Hackers Have Already Targeted the Winter Olympics--and May Not Be Done

• https://www.wired.com

The Olympics have always been a geopolitical microcosm: beyond the athletic match-ups, they provide a vehicle for diplomacy and propaganda, and even, occasionally, a proxy for war. It stands to reason, then, that in 2018 they've also become a nexus of hacker skullduggery. The Olympics unfolding next week in Pyeongchang may already be the most thoroughly hacked in the games' history—with potentially more surprises to come.

More so than any previous Olympics, the run-up to Pyeongchang has been plagued by apparent state-sponsored hackers: One Russia-linked campaign has stolen and leaked embarrassing documents from Olympic organizations, while security researchers have tracked another operation, possibly North Korean, that appears to be spying on South Korean Olympics-related organizations.

Security researchers tracking those two operations say the full scope of either remains far from clear, leaving the looming question of whether they could still present new disruptions timed to unfold during the games themselves. And more broadly, the intrusions signal that the geopolitical tensions that have long underscored the Olympics now extend into the digital realm as well.

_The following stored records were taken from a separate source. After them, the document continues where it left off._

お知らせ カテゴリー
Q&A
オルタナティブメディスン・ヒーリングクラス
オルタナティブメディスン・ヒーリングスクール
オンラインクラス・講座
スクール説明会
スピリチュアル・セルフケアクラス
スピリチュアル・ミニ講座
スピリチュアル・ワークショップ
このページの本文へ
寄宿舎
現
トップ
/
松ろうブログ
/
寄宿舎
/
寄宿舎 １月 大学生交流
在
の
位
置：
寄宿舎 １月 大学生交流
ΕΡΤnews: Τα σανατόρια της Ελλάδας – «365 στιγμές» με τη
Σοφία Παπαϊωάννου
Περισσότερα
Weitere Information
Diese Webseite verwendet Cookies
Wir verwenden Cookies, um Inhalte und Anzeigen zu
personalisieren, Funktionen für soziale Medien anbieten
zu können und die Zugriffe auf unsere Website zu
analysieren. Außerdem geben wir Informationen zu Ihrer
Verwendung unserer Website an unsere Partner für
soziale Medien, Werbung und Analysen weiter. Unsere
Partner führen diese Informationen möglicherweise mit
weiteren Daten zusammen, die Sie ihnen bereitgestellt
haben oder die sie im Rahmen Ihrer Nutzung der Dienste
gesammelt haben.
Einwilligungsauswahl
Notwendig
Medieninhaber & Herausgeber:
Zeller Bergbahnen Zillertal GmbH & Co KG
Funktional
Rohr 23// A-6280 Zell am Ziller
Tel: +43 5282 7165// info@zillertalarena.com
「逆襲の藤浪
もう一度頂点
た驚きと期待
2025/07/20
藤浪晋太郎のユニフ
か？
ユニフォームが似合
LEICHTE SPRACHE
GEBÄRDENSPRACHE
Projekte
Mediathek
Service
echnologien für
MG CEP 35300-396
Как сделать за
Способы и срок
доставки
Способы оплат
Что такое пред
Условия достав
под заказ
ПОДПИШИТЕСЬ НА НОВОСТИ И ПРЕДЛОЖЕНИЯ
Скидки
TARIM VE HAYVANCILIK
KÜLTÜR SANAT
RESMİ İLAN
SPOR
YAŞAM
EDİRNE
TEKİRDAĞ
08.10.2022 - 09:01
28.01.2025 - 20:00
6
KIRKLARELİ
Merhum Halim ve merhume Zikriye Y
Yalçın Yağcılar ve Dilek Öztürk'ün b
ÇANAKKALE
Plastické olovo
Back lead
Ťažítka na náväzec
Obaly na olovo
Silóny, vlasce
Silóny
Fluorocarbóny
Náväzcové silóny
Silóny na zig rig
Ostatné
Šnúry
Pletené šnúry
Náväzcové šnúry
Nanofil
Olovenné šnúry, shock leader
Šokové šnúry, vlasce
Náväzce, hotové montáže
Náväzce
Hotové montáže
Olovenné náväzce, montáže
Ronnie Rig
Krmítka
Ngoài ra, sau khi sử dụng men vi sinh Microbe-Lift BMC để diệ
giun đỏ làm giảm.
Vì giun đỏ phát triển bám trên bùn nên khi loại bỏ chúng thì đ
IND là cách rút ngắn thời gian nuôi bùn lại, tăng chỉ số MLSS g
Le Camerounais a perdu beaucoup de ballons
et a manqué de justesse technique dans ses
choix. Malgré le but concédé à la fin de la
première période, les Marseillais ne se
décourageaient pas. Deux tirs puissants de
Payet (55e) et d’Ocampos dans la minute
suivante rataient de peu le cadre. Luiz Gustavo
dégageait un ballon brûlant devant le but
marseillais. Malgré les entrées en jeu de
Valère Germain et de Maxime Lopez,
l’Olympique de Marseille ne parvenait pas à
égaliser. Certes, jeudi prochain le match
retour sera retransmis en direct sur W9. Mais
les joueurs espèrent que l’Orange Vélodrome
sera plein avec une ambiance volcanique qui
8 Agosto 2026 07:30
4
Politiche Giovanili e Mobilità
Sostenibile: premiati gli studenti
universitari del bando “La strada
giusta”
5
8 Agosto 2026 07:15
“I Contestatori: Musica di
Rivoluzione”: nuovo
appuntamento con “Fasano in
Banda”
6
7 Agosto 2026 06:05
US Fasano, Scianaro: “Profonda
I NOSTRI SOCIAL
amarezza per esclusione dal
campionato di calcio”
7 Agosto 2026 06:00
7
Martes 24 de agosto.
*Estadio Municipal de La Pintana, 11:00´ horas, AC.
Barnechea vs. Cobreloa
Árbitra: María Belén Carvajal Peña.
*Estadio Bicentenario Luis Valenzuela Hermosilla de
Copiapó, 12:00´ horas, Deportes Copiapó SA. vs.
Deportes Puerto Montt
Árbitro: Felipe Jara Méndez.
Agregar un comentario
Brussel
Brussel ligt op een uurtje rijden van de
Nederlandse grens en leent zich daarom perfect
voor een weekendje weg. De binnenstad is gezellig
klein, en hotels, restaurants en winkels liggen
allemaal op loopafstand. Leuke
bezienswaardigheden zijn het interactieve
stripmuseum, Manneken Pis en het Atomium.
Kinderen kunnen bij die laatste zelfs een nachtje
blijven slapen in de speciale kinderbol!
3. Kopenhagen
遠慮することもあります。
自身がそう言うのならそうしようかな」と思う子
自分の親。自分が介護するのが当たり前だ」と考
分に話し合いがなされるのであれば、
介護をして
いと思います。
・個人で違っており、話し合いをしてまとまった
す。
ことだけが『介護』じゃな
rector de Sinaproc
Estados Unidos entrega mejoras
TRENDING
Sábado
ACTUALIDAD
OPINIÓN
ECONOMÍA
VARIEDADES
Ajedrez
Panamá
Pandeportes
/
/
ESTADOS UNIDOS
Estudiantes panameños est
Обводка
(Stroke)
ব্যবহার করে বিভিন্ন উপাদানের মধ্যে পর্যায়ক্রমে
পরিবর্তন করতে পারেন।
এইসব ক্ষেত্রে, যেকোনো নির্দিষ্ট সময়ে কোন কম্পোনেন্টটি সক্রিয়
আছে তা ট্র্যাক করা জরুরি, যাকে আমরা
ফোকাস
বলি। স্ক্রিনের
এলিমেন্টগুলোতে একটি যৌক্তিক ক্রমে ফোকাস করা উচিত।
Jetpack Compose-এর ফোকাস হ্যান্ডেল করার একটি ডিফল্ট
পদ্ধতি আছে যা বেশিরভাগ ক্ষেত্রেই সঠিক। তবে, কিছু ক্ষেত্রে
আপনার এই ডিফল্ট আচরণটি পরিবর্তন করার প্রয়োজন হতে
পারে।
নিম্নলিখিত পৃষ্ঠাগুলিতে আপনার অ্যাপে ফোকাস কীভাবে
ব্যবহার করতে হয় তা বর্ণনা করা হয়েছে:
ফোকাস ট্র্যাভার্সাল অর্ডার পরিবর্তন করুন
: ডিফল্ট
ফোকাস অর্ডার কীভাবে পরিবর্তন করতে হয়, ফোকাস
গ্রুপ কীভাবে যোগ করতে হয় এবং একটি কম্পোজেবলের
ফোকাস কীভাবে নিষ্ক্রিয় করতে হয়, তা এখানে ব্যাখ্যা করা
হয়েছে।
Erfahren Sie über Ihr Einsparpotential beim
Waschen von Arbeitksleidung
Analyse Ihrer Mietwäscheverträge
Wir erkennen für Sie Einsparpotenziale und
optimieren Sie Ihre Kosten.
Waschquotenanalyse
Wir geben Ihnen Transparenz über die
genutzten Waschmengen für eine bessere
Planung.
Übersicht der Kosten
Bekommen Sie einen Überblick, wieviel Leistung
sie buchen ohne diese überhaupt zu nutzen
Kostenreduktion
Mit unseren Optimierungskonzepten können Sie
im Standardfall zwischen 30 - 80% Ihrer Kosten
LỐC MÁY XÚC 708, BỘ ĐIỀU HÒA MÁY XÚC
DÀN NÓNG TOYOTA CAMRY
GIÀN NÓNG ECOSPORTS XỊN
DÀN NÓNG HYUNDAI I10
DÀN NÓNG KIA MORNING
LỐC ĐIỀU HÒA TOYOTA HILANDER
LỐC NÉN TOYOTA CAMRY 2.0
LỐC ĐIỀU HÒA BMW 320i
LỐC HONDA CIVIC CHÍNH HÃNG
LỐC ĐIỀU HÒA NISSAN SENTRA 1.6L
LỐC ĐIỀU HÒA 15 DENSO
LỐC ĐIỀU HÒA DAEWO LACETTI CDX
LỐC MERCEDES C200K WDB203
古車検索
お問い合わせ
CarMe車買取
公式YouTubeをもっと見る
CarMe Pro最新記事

"The Olympics have always been the most politicized sporting event of them all," says Thomas Rid, a professor of strategic studies at Johns Hopkins University's School of Advanced International Studies. "It's not a surprise at all that they've become a high-profile target for hacking."

Operation GoldDragon

The far stealthier of the two known Olympics hacking operations—and perhaps the most troubling—has quietly targeted South Korean Olympics-related organizations for well over a month. Researchers for security firm McAfee discovered just this week that the campaign, which they've named Operation GoldDragon, has attempted to plant three distinct spyware tools on target machines that would enable hackers to deeply scour the compromised computers' contents. McAfee identifies those malicious tools by the names GoldDragon, BravePrince, and GHOST419.